🎬 PART 2: «The Funeral That Exposed the Truth»

The maid froze.

The room tilted around her.

“Daughter?” someone whispered.

The woman in the coffin tried to lift her hand, but she was too weak. Her lips were pale, her breathing shallow, yet her eyes stayed locked on the maid’s face.

“I found you,” she whispered. “Too late… but I found you.”

The maid covered her mouth, shaking her head.

“No. My mother died when I was a baby.”

The woman’s eyes filled with tears.

“That’s what he told you.”

Every face turned toward the husband.

His grief had vanished.

Only panic remained.

The maid stepped back slowly. “You knew who I was?”

The woman in the coffin fought to speak.

“He took you from me. Then he hired you here so I would never suspect.”

The maid’s knees nearly gave out.

For three years, she had cleaned the house of the mother she thought was a stranger.

For three years, she had served the man who had stolen her life.

The husband pointed toward the door. “She’s delirious. Call security.”

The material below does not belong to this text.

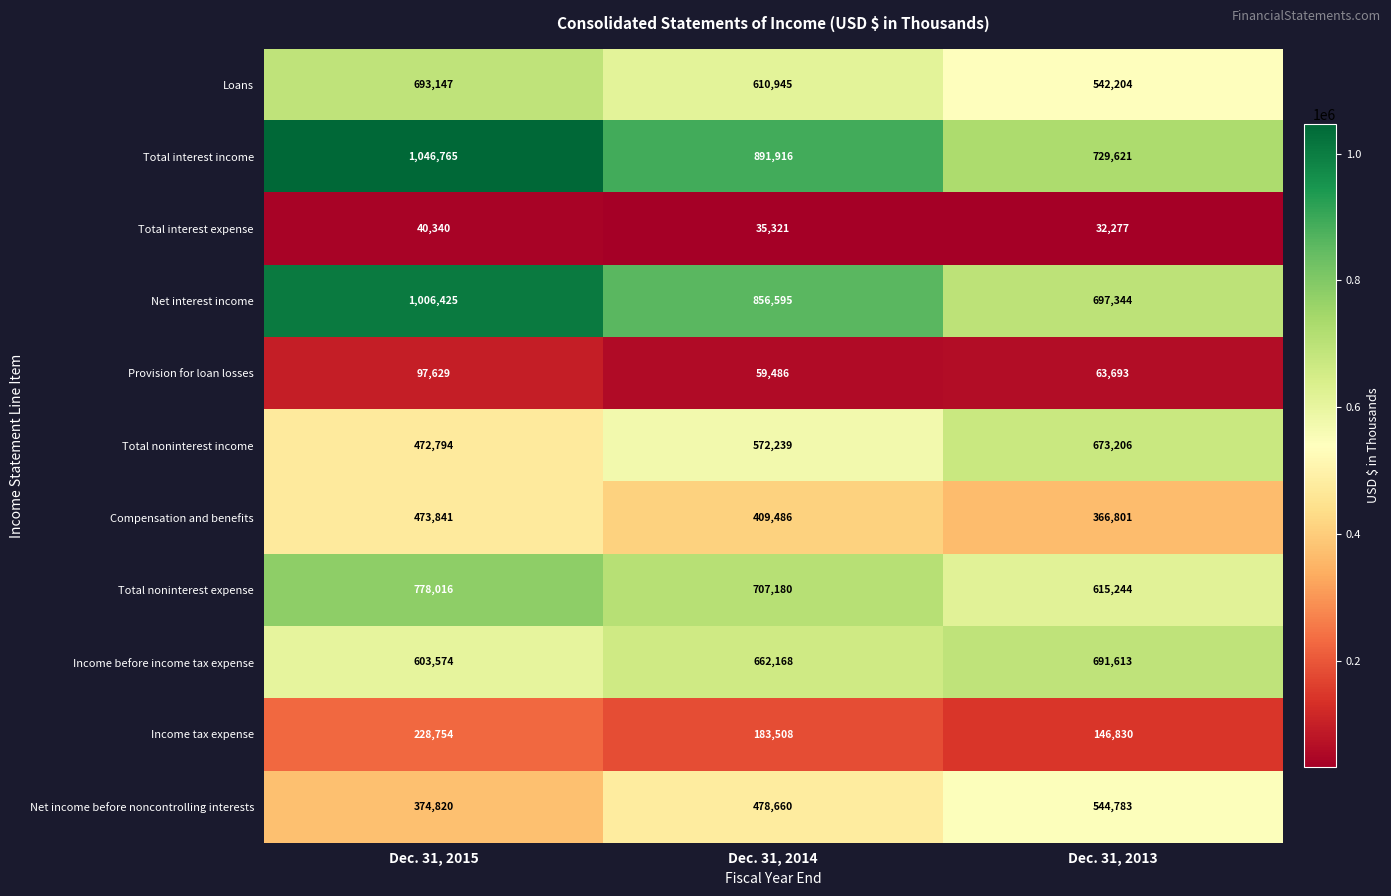

What is the difference between the highest and lowest values at Dec. 31, 2015?

1006425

But the woman in the coffin gripped the maid’s wrist with sudden strength.

“The tea,” she gasped. “He put it in my tea.”

The room went silent.

The maid turned toward the small black purse sitting beside the coffin flowers.

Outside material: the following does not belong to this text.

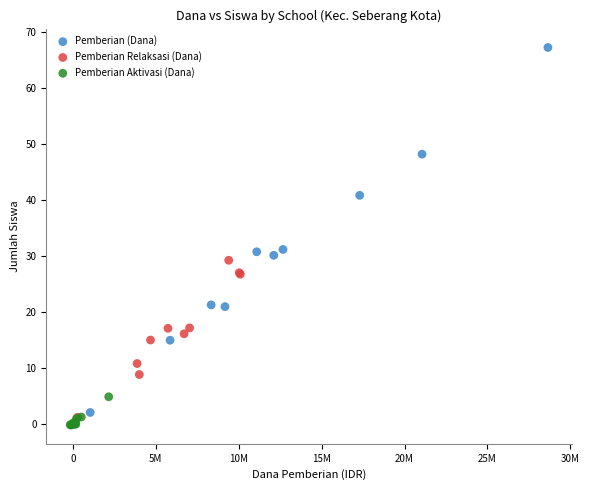

Which series has the widest spread of Y values?

Pemberian (Dana)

Inside was a folded letter, sealed with trembling handwriting.

It was addressed to her.

With shaking fingers, she opened it.

My child, if anything happens to me, trust the maid. She is the daughter he made me believe was dead.

The husband backed away.

The maid began to sob.

The woman reached for her again.

“I knew your eyes,” she whispered. “The first day you came into my house, I knew.”

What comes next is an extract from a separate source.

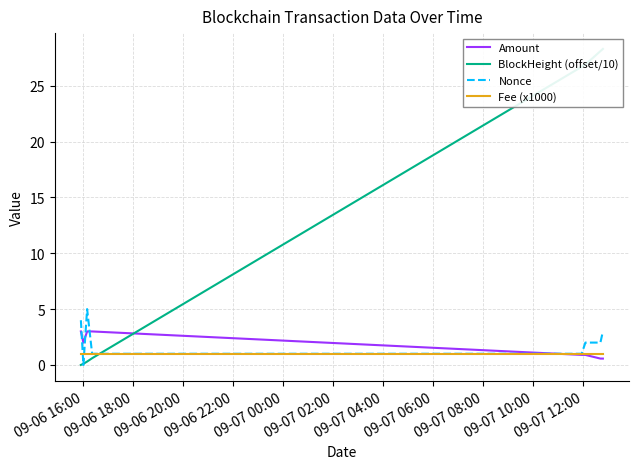

Does the chart have visible grid lines?

Yes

The maid fell beside the coffin and held her mother’s hand.

“Why didn’t you tell me?”

“I was afraid he would make you disappear again.”

Police sirens wailed outside.

The husband ran for the side door, but the mourners blocked him.

The maid leaned over the broken coffin, pressing her forehead to her mother’s hand.

“I’m here,” she cried. “I’m right here.”

Her mother smiled through tears.

“For the first time,” she whispered, “I’m not afraid to wake up.”